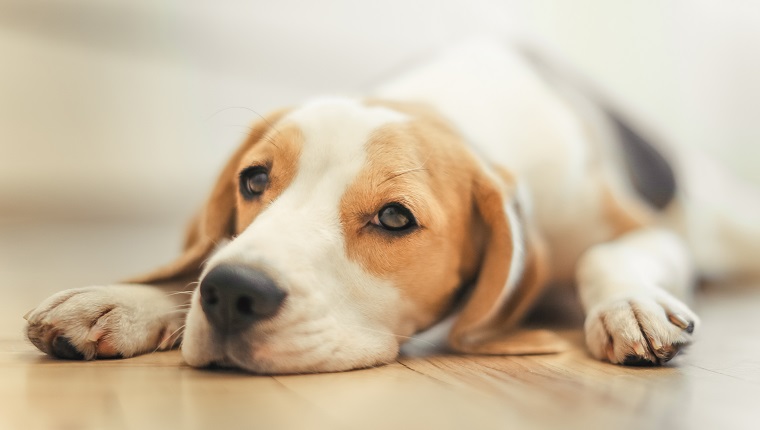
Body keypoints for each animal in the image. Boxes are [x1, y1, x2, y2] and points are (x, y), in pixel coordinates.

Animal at [23, 42, 760, 374]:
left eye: (396, 218)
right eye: (253, 179)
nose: (233, 293)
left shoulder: (638, 229)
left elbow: (606, 256)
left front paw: (629, 305)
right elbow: (197, 259)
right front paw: (123, 301)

***

EXERCISE DIRECTIONS:
Scan the material above for the string "right". Return each line where it occurs.

WRITTEN RESPONSE:
right eye: (253, 179)
right elbow: (197, 259)
right front paw: (123, 301)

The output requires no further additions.